Era un día lluvioso, de esos grises que te llevan de la mano a malos pensamientos, el techo repiqueteaba con cada gota y resbalaba el agua hasta la canaleta que después la depositaba en el suelo formando un pequeño pero constante riachuelo a la orilla de la casa.
Habíamos tenido que quedarnos en casa después de la escuela, no había forma que saliéramos ni siquiera al corral, mi madre no dejaría que metiéramos ni un gramo de lodo al piso recién trapeado, así es que esa tarde leímos y jugamos juegos de mesa, bebimos café con leche porque el negro era para adultos, y volvimos a leer y a darle al Turista y comer pan dulce, y así horas y horas y horas, hasta que llegó el Tío Armando y nos volvió la sonrisa.
El Tío Armando, así con mayúsculas porque no era un tío tío normalito, era el Tío favorito de todos, cuando llegaba de visita todos nos arremolinábamos a su alrededor esperando ser el elegido del primer coscorrón, esas caricias pendencieras eran el inicio de las bromas y la carrilla familiar que nos dábamos con él. Hoy seguro aquello rayaría en los límites del acoso verbal y corporal, pero en esos días, era la normalidad, y todos estábamos bien con ello.
Esa tarde, bien que la recuerdo, el Tío traía un semblante adusto, como perdido en la bruma que se había colado al abrir la puerta. Apenas nos miró y se sentó frente a la mesa de la cocina dejando caer un suspiro mientras lo hacía, pero no era un suspiro de alivio, o de cansancio, me sonó más bien a una forma de desinflarse del todo, sus hombros cayeron y, lo más raro, no pidió su café de costumbre. Puso las llaves sobre la mesa, junto a sus pastillas de sacarina que siempre le endulzaban las bebidas, y nos dijo muy solemne que teníamos que hablar.
Esperó a que todos estuviéramos quietos y atentos, bien sentaditos y expectantes y empezó su historia. Nos dijo que ese día había tenido una visita en su trabajo del hotel, en realidad había sido la noche anterior porque él trabajaba el turno nocturno en la recepción del único hotel del pueblo; estaba yo leyendo mi libro, nos dijo, cuando se apareció en el umbral de la puerta, yo ya había sentido su presencia un poco antes, pero me daba miedo voltear, pero ella pasó sus uñas sobre el cristal rechinándolo y haciendo que mi espalda se erizara a la defensiva.

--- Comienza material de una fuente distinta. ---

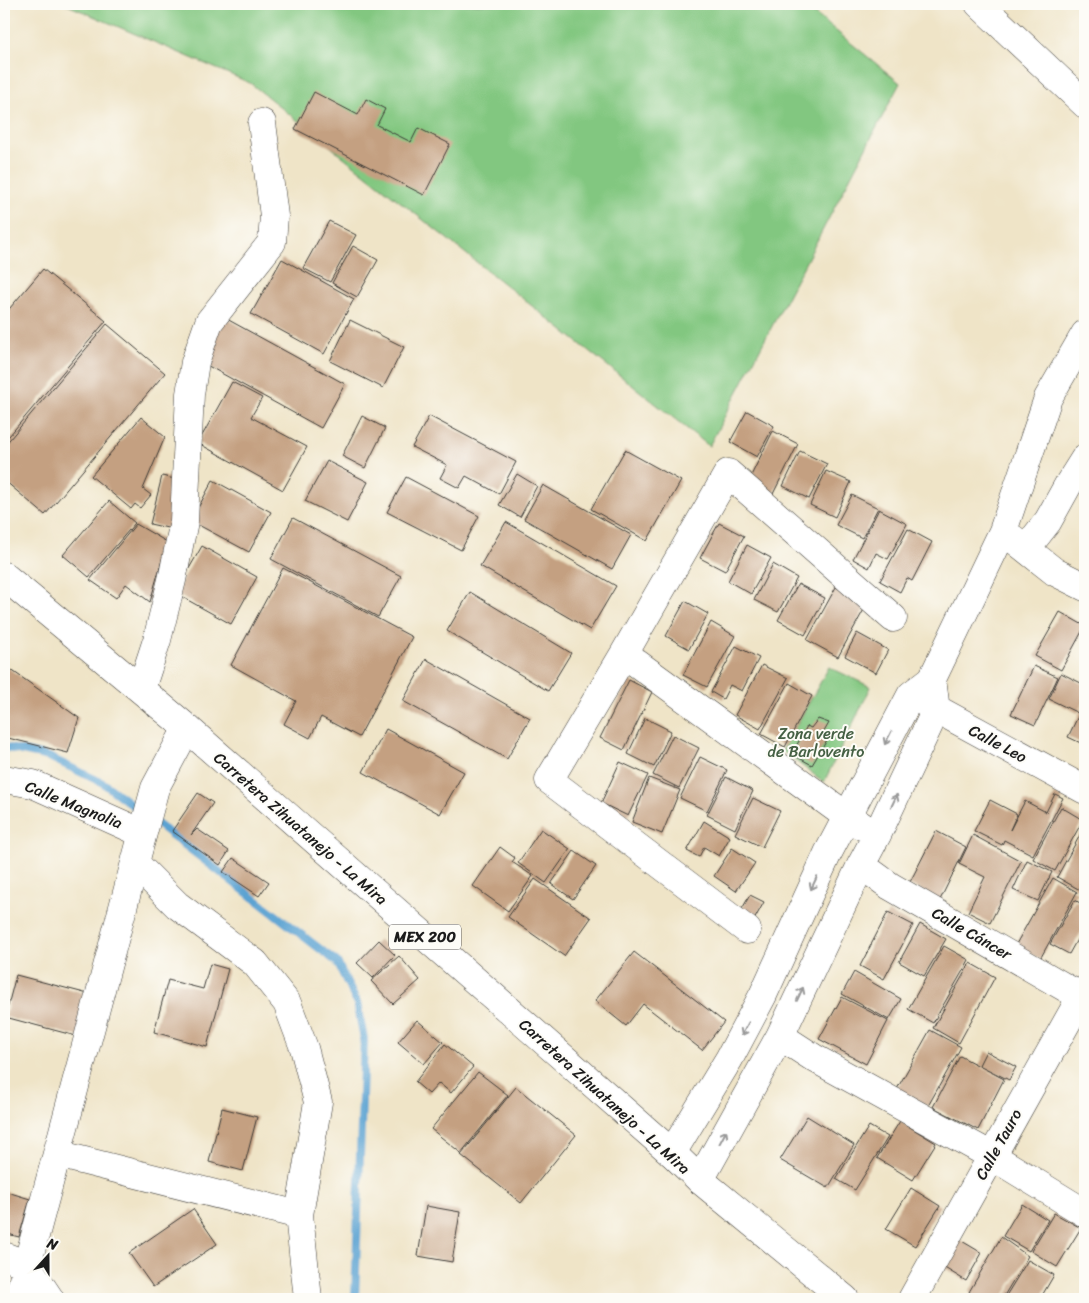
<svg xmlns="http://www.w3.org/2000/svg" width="1089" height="1303" font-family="Sriracha,sans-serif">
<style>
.green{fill:#82c780;stroke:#4f724e}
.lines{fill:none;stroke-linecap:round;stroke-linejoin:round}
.stream{stroke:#5ba3d2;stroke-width:8}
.building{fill:#c4a081}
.street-casing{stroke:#3c3a36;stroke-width:29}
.highway-casing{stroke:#3c3a36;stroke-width:29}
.street{stroke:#fff;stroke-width:28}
.highway{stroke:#fff;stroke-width:28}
.oneway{stroke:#999}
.labels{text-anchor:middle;stroke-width:4;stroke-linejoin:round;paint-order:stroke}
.shield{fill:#fdfcf7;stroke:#605f5e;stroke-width:1}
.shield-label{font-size:15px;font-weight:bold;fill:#1c1c1c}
.park-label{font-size:16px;fill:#456044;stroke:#fdfcf7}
.street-label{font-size:16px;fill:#1c1c1c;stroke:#fdfcf7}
</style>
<rect width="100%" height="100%" fill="#fdfcf7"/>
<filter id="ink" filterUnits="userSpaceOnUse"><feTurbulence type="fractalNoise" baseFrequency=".02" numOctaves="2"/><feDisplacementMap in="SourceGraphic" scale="10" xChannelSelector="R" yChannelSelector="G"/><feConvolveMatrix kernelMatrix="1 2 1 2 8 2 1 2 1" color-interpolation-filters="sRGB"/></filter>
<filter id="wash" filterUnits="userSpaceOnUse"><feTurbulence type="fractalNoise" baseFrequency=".0096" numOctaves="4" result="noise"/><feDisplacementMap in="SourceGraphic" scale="20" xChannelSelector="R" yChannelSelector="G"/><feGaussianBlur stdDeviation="1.12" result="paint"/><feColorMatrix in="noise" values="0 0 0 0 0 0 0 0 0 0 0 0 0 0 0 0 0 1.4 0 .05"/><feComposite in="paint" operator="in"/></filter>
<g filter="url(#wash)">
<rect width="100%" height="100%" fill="#efe4c7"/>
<path class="green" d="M65,4H803L900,83L709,446L250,83Z
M829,667L871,687L824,782L782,751Z"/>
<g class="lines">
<path class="stream" d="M4,747L49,757L103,783L143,813
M152,820L337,962L357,1003L364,1039L355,1299"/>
</g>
<g id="blocks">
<path class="building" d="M314,92L358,115L366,99L385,109L377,125L411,142L418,128L450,144L424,195L295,129Z
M329,221L356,235L330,282L303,268Z
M353,246L378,260L357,297L332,283Z
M282,259L354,299L324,354L251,314Z
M43,269L106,321L4,442V315Z
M225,318L345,384L321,428L201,362Z
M350,320L404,347L383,388L330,361Z
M107,324L165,373L45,515L4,480V446Z
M232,382L262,398L251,417L307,447L283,490L198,443Z
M747,411L774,426L757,457L730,442Z
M362,416L385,428L365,468L342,456Z
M429,416L516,462L499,494L466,476L459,488L440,478L447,465L412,447Z
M141,417L165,437L143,489L151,495L140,508L135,504L131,509L91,476Z
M773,431L798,444L772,496L747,484Z
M625,450L681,481L647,541L591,509Z
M800,451L827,464L809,499L783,486Z
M327,461L368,482L347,522L305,501Z
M826,471L851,482L835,517L810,505Z
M517,474L537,486L520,517L499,505Z
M162,476L183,481L172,529L150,524Z
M406,477L479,516L461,550L387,512Z
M213,480L271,512L249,552L191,521Z
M543,485L631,535L612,569L524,519Z
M852,495L878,508L862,538L836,525Z
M109,501L135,523L89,577L63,555Z
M879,509L907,524L888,559L876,553L869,568L853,559Z
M293,518L401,576L378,617L271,559Z
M506,522L616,586L590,630L480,566Z
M719,523L744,536L725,571L700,558Z
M136,524L167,542L150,602L126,584L116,598L90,580Z
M908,529L932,542L912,581L907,578L900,592L880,581Z
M747,545L771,558L751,594L728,581Z
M202,546L257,577L231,624L175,593Z
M773,564L797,578L778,612L754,600Z
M283,568L412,637L359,737L321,717L310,738L284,724L296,701L231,665Z
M798,584L825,598L805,635L778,620Z
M836,587L867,604L838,657L807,640Z
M470,592L571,653L548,691L447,631Z
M685,601L708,614L689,649L666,636Z
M1060,612L1085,626L1061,670L1035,656Z
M711,622L735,636L707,687L683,675Z
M857,633L888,650L876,673L845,656Z
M736,646L759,658L742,691L730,685L723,699L711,692Z
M426,659L530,718L507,759L403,701Z
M762,665L788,678L760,729L735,715Z
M1034,666L1058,677L1035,725L1011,714Z
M7,667L79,718L68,753L4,737V671Z
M1061,673L1085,685V699L1078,713L1049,699Z
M629,680L652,692L624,750L600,738Z
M789,683L812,696L785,747L761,734Z
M1085,702V745L1068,737Z
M645,718L671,731L654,767L628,754Z
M818,719L829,723L821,737L827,740L812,765L792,754L807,726L811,728Z
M386,729L464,772L440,814L363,772Z
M673,735L699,748L679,788L653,775Z
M700,757L727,770L707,811L680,798Z
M620,762L648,775L628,816L601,803Z
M726,777L753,791L735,829L707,815Z
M649,778L680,790L662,834L632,822Z
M198,793L213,803L191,835L197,829L229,851L220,865L172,831Z
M1055,794L1063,798L1033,855L1004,840L1002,845L974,831L990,800L1017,814L1010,830L1025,801L1046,812Z
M753,798L780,811L762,847L735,834Z
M1061,807L1083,820L1055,871L1033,859Z
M704,821L730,837L719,856L704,847L699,857L687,851Z
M1085,826V880L1080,890L1057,877Z
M541,829L570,849L546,883L518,863Z
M936,831L966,847L940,900L909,884Z
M973,835L1021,861L990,923L968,912L985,877L959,864Z
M500,847L515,858L512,862L533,876L508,911L473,886Z
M732,848L755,863L736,891L714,876Z
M574,851L596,866L573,899L551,884Z
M233,858L269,882L259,896L223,872Z
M1027,860L1052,872L1038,901L1013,890Z
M1053,878L1077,892L1040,959L1015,946Z
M535,879L591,918L564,956L508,917Z
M1085,890V901L1080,898Z
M750,895L764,902L753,922L739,914Z
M1075,900L1085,906V925L1069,954L1050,944Z
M888,912L913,925L884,979L860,966Z
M920,924L946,939L924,976L899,962Z
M379,940L395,955L373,978L357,963Z
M944,946L969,960L933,1023L908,1009Z
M634,952L724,1022L702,1050L643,1004L626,1026L595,1001Z
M399,956L420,980L393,1004L371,981Z
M970,963L995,977L959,1043L933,1028Z
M210,964L228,969L207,1047L154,1032L168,980L203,989Z
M854,972L901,999L889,1020L842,994Z
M16,975L92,995L80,1037L5,1017Z
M842,997L888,1021L866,1064L819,1039Z
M417,1020L443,1042L424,1064L398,1042Z
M930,1030L961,1047L928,1106L897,1089Z
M445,1044L473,1067L451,1093L439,1083L429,1094L415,1082Z
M986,1051L1016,1067L1009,1080L979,1065Z
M960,1056L1004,1079L978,1130L933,1107Z
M478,1072L508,1095L461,1153L431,1129Z
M516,1087L576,1135L521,1203L461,1155Z
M222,1108L257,1117L243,1171L209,1162Z
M807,1116L854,1145L828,1188L780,1160Z
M900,1121L936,1143L913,1180L877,1158Z
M869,1126L888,1137L855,1190L836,1179Z
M911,1188L940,1206L915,1246L886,1229Z
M4,1191L30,1199L19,1237L4,1233Z
M1022,1204L1048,1220L1029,1251L1003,1236Z
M426,1206L460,1212L452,1262L418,1256Z
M193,1209L217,1244L153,1287L129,1253Z
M1054,1213L1081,1228L1057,1267L1031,1251Z
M1001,1237L1028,1256L1002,1299H979L969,1292Z
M960,1240L982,1253L966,1281L943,1267Z
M1028,1260L1054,1275L1040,1299H1004Z"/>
</g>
</g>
<g filter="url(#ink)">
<use href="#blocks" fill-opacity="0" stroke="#3c3a36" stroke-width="1"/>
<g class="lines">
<g class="street-casing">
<path id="street" d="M979,4L1085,104
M1012,538L1055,572L1085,587
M1026,549L1048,521L1068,485L1085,458
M624,654L848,817L862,826
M141,689L157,640L172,580L184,521L190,394L195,362L209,322L272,242L274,216L262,123
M920,700L1085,790
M4,779L33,784L142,833
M136,864L177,905L255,963L287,1003L304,1048L318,1102L299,1215L308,1299
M861,865L890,886L1085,999
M747,930L549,780L624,654L728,473L893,618
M780,1036L814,1058L992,1156L1085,1213
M672,1153L729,1059L763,995L828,853L911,695L932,679L1003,531L1048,398L1085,334
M57,1154L299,1215
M700,1180L780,1036L861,865L877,835L936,710L932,679
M4,1256L27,1265L50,1299
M18,1299L155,788L187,728
M912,1299L1085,990"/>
</g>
<g class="highway-casing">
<path id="highway" d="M4,576L187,728L672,1153L700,1180L845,1299"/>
</g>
<use href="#street" class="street"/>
<use href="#highway" class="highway"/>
</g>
<defs><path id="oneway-shaft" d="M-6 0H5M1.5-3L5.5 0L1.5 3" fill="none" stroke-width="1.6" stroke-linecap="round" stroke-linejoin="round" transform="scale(1.25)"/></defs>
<g class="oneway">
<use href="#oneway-shaft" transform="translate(888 738) rotate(117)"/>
<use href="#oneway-shaft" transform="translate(894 801) rotate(-65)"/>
<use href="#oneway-shaft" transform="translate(814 883) rotate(115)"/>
<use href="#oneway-shaft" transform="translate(800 994) rotate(-65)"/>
<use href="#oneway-shaft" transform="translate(745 1029) rotate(118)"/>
<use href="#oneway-shaft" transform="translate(723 1137) rotate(-62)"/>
</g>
</g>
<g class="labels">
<rect class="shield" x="389" y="924.5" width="72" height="25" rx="4"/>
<g class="shield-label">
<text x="425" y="942">MEX 200</text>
</g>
<g class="park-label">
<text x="816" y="739">Zona verde<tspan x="816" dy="18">de Barlovento</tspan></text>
</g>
<g class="street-label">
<text transform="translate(998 743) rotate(28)" y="6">Calle Leo</text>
<text transform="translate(74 804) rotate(22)" y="6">Calle Magnolia</text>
<text transform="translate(301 828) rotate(41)" y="6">Carretera Zihuatanejo - La Mira</text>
<text transform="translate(972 933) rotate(30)" y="6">Calle Cáncer</text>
<text transform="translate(605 1096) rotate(42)" y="6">Carretera Zihuatanejo - La Mira</text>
<text transform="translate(998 1144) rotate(-61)" y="6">Calle Tauro</text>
</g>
</g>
<rect width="1089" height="1303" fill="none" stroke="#fdfcf7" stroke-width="20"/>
<g transform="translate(48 1256) rotate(21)" stroke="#fdfcf7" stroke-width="4" paint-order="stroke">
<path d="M0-4L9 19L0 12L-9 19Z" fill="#1c1c1c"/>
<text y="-8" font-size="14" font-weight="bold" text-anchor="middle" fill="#1c1c1c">N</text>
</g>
</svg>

No podía distinguir entre tanta lluvia y la poca luz, pero creo que sus ojos estaban fijos en los míos, y cuando abrió su labios, una bocanada fría y húmeda me dijo apenas dos palabras, hoy será.
Calló mirándonos uno a uno y para darle más solemnidad al momento puso sus manos temblorosas sobre la mesa y arrugó con ellas crispadas el mantel. Yo estaba sentado en la orilla de la mesa, con el cuerpo tenso y esperando que dijera lo que hoy sería, que nos hablara sobre quién era la visitante y por qué lo visitaba a él.
En eso entró mi padre y mi Tío le dijo, ha vuelto, hoy será. Le hizo espacio en la silla a su lado mientras lo invitaba a sentarse y le volvió a decir, ha vuelto, hoy será. En eso, mi madre que todo lo escuchaba en esa casa, irrumpió regañándolo, no andes con tus cosas, Armando, no vengas con historias de miedo otra vez, los niños siempre te creen y luego no pueden dormir.
Hasta ahí llegó el tema, pero yo no lo podía dejar así como así. Necesitaba saber y me colé debajo de la mesa inquiriéndolo con la mirada, él me sacó de mi escondite y mientras me daba una nalgada despidiéndome me susurró al oído, la Curucana, viene la Curucana.